#### Records supplied
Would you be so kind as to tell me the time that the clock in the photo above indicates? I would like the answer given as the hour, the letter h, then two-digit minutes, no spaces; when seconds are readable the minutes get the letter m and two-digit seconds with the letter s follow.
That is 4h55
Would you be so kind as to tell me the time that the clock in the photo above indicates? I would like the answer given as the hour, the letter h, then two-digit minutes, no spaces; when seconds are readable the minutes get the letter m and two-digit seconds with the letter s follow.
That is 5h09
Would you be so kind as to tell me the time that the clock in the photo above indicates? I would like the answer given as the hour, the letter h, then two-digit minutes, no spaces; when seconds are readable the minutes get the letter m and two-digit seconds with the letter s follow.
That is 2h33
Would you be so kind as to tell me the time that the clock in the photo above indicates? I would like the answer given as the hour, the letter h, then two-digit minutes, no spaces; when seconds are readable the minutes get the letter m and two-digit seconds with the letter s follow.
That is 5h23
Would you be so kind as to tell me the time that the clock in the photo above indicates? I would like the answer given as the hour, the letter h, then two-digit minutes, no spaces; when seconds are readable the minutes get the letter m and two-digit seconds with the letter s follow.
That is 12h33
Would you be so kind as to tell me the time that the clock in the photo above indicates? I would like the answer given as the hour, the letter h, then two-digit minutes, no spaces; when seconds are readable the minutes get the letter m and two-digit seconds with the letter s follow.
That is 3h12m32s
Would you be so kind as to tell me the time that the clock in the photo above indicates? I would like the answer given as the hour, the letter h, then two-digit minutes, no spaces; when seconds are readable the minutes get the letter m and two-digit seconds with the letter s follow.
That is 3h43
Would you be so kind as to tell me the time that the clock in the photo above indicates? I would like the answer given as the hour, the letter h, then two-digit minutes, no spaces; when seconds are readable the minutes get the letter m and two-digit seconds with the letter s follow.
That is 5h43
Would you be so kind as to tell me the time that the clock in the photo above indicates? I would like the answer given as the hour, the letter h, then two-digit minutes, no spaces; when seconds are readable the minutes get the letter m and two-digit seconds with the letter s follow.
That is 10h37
########
● **Instructions for the task**
Render all the items above as a Markdown table with two columns, Row and Line. Number each nonblank line in the Row column and put its text in the Line column.

● **Solution for this problem**
| Row | Line |
|---|---|
| 1 | Would you be so kind as to tell me the time that the clock in the photo above indicates? I would like the answer given as the hour, the letter h, then two-digit minutes, no spaces; when seconds are readable the minutes get the letter m and two-digit seconds with the letter s follow. |
| 2 | That is 4h55 |
| 3 | Would you be so kind as to tell me the time that the clock in the photo above indicates? I would like the answer given as the hour, the letter h, then two-digit minutes, no spaces; when seconds are readable the minutes get the letter m and two-digit seconds with the letter s follow. |
| 4 | That is 5h09 |
| 5 | Would you be so kind as to tell me the time that the clock in the photo above indicates? I would like the answer given as the hour, the letter h, then two-digit minutes, no spaces; when seconds are readable the minutes get the letter m and two-digit seconds with the letter s follow. |
| 6 | That is 2h33 |
| 7 | Would you be so kind as to tell me the time that the clock in the photo above indicates? I would like the answer given as the hour, the letter h, then two-digit minutes, no spaces; when seconds are readable the minutes get the letter m and two-digit seconds with the letter s follow. |
| 8 | That is 5h23 |
| 9 | Would you be so kind as to tell me the time that the clock in the photo above indicates? I would like the answer given as the hour, the letter h, then two-digit minutes, no spaces; when seconds are readable the minutes get the letter m and two-digit seconds with the letter s follow. |
| 10 | That is 12h33 |
| 11 | Would you be so kind as to tell me the time that the clock in the photo above indicates? I would like the answer given as the hour, the letter h, then two-digit minutes, no spaces; when seconds are readable the minutes get the letter m and two-digit seconds with the letter s follow. |
| 12 | That is 3h12m32s |
| 13 | Would you be so kind as to tell me the time that the clock in the photo above indicates? I would like the answer given as the hour, the letter h, then two-digit minutes, no spaces; when seconds are readable the minutes get the letter m and two-digit seconds with the letter s follow. |
| 14 | That is 3h43 |
| 15 | Would you be so kind as to tell me the time that the clock in the photo above indicates? I would like the answer given as the hour, the letter h, then two-digit minutes, no spaces; when seconds are readable the minutes get the letter m and two-digit seconds with the letter s follow. |
| 16 | That is 5h43 |
| 17 | Would you be so kind as to tell me the time that the clock in the photo above indicates? I would like the answer given as the hour, the letter h, then two-digit minutes, no spaces; when seconds are readable the minutes get the letter m and two-digit seconds with the letter s follow. |
| 18 | That is 10h37 |